Top Adviser: Sheikh Qassim Stripped of Bahraini Citizenship under Al Saud’s Influence
“This behavior of the Al Khalifa (to strip Sheikh Qassim of his citizenship) started when the Bahraini people asked for the establishment of democracy in their country and this enraged the Saudi rulers because they were afraid that the wave of freedom-seeking and democracy would also spread to their country,” Sheikholeslam said.
He said that Bahrain is currently under the Saudi occupation and all the hostile measures, including stripping Sheikh Qassim of his citizenship, taking place against the Bahraini people are done under the occupation of Bahrain, and as per international regulations, the occupying country is responsible for whatever happening in the country under its occupation.

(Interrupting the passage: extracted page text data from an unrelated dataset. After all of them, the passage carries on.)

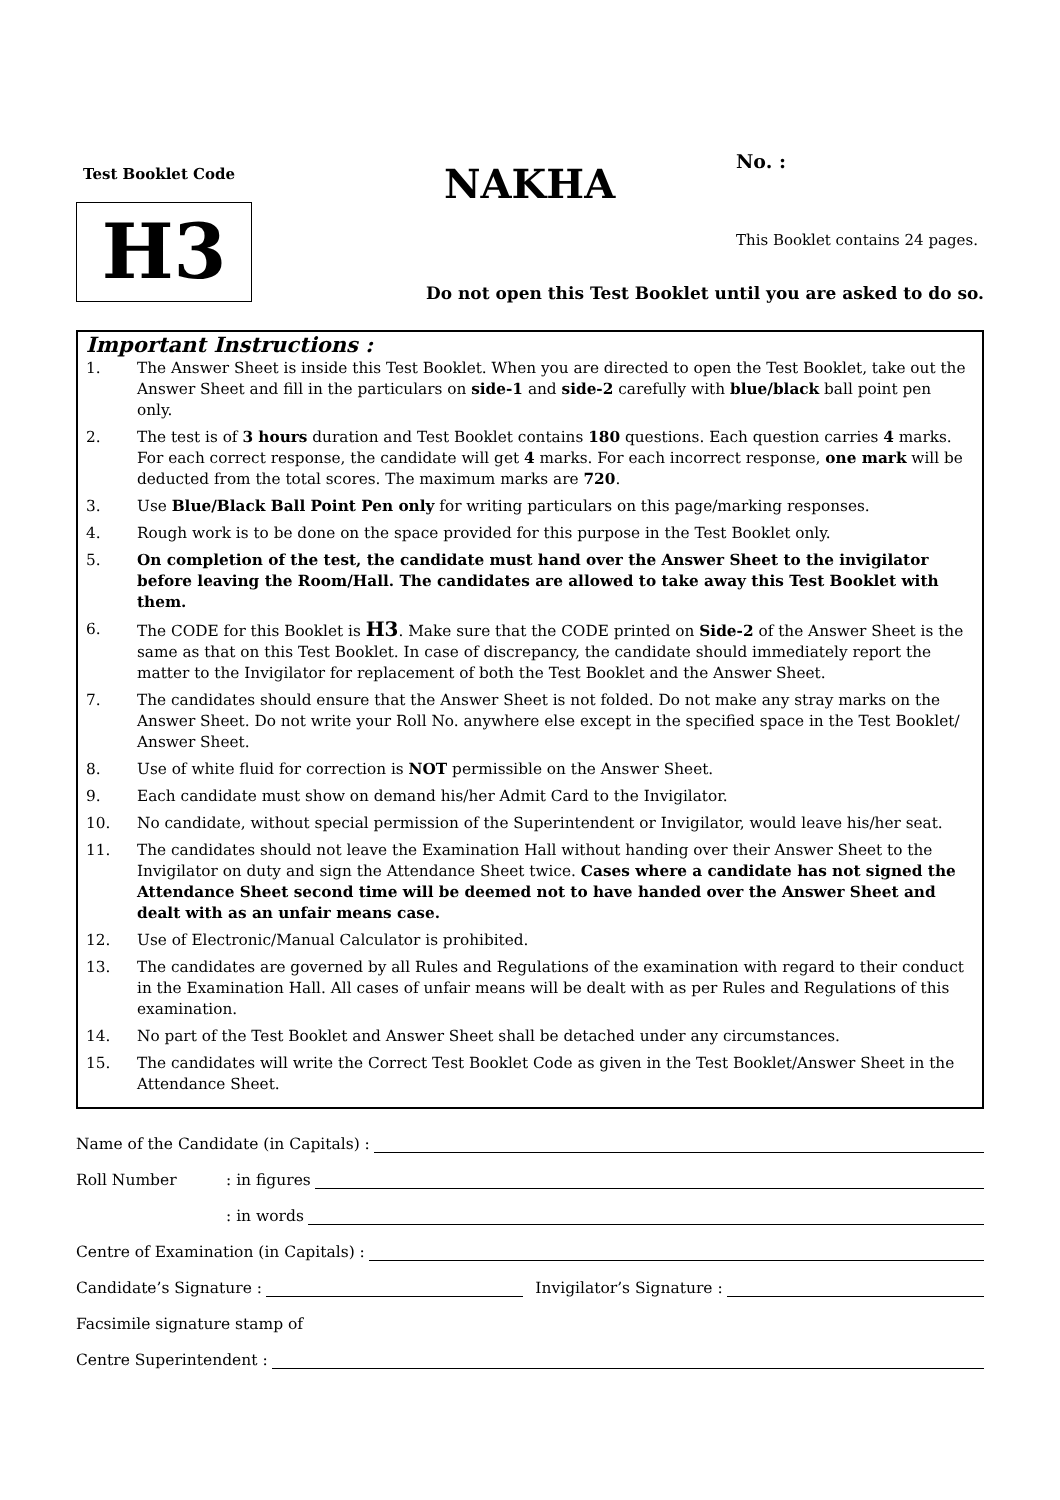Test Booklet Code
H3
NAKHA No. :
This Booklet contains 24 pages.
Do not open this Test Booklet until you are asked to do so.
Important Instructions :
1. The Answer Sheet is inside this Test Booklet. When you are directed to open the Test Booklet, take out the Answer Sheet and fill in the particulars on side-1 and side-2 carefully with blue/black ball point pen only.
2. The test is of 3 hours duration and Test Booklet contains 180 questions. Each question carries 4 marks. For each correct response, the candidate will get 4 marks. For each incorrect response, one mark will be deducted from the total scores. The maximum marks are 720.
3. Use Blue/Black Ball Point Pen only for writing particulars on this page/marking responses.
4. Rough work is to be done on the space provided for this purpose in the Test Booklet only.
5. On completion of the test, the candidate must hand over the Answer Sheet to the invigilator before leaving the Room/Hall. The candidates are allowed to take away this Test Booklet with them.
6. The CODE for this Booklet is H3. Make sure that the CODE printed on Side-2 of the Answer Sheet is the same as that on this Test Booklet. In case of discrepancy, the candidate should immediately report the matter to the Invigilator for replacement of both the Test Booklet and the Answer Sheet.
7. The candidates should ensure that the Answer Sheet is not folded. Do not make any stray marks on the Answer Sheet. Do not write your Roll No. anywhere else except in the specified space in the Test Booklet/ Answer Sheet.
8. Use of white fluid for correction is NOT permissible on the Answer Sheet.
9. Each candidate must show on demand his/her Admit Card to the Invigilator.
10. No candidate, without special permission of the Superintendent or Invigilator, would leave his/her seat.
11. The candidates should not leave the Examination Hall without handing over their Answer Sheet to the Invigilator on duty and sign the Attendance Sheet twice. Cases where a candidate has not signed the Attendance Sheet second time will be deemed not to have handed over the Answer Sheet and dealt with as an unfair means case.
12. Use of Electronic/Manual Calculator is prohibited.
13. The candidates are governed by all Rules and Regulations of the examination with regard to their conduct in the Examination Hall. All cases of unfair means will be dealt with as per Rules and Regulations of this examination.
14. No part of the Test Booklet and Answer Sheet shall be detached under any circumstances.
15. The candidates will write the Correct Test Booklet Code as given in the Test Booklet/Answer Sheet in the Attendance Sheet.
Name of the Candidate (in Capitals) :
Roll Number: in figures
: in words
Centre of Examination (in Capitals) :
Candidate’s Signature : Invigilator’s Signature :
Facsimile signature stamp of
Centre Superintendent :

He underlined that there are no logical and legal justification for stripping Sheikh Qassim of his citizenship.
Bahrain’s Interior Ministry announced in an statement on Monday the country’s top Shiite cleric was stripped of his citizenship.
“Isa Ahmed Qassim has been stripped of his Bahraini citizenship,” Bahrain state news agency cited the ministry’s statement, referring to the country’s most senior Shiite Muslim cleric in Bahrain.
The latest move by the Bahrain regime against the country’s main opposition figures came as the Al-Khalifah regime is exerting mounting pressure on the opposition.
Opposition members feel the government is willing to accelerate its crackdown on dissent because it believes it will only face minimal censure through statements of concern in the US and Europe. Both the US and UK have large naval bases in Bahrain.
Last week, the government suspended the main Shia opposition party, al-Wefaq, accusing it of having links to foreign terrorists and inciting hatred. Sheikh Ali Salman, al-Wefaq’s secretary-general, was arrested in 2014 on charges of inciting violence. His sentence was doubled to nine years on appeal last month.
The cabinet decided to revoke the citizenship of Sheikh Isa — an indigenous Bahraini who applied for nationality to get a passport in the 1960s — after a presentation by the interior ministry. The lack of judicial oversight raised concerns among rights groups.
Stripping the nationality of dissidents has become a popular tool for Persian Gulf Arab littoral states battling domestic dissent, such as Bahrain and the United Arab Emirates, where nationality is perceived by many as a privilege not a right.
The UN High Commissioner for Human Rights says more than 250 Bahrainis have been stripped of their nationality for alleged disloyalty.
The move by the Manama regime has also caused anger in Iran and across the world.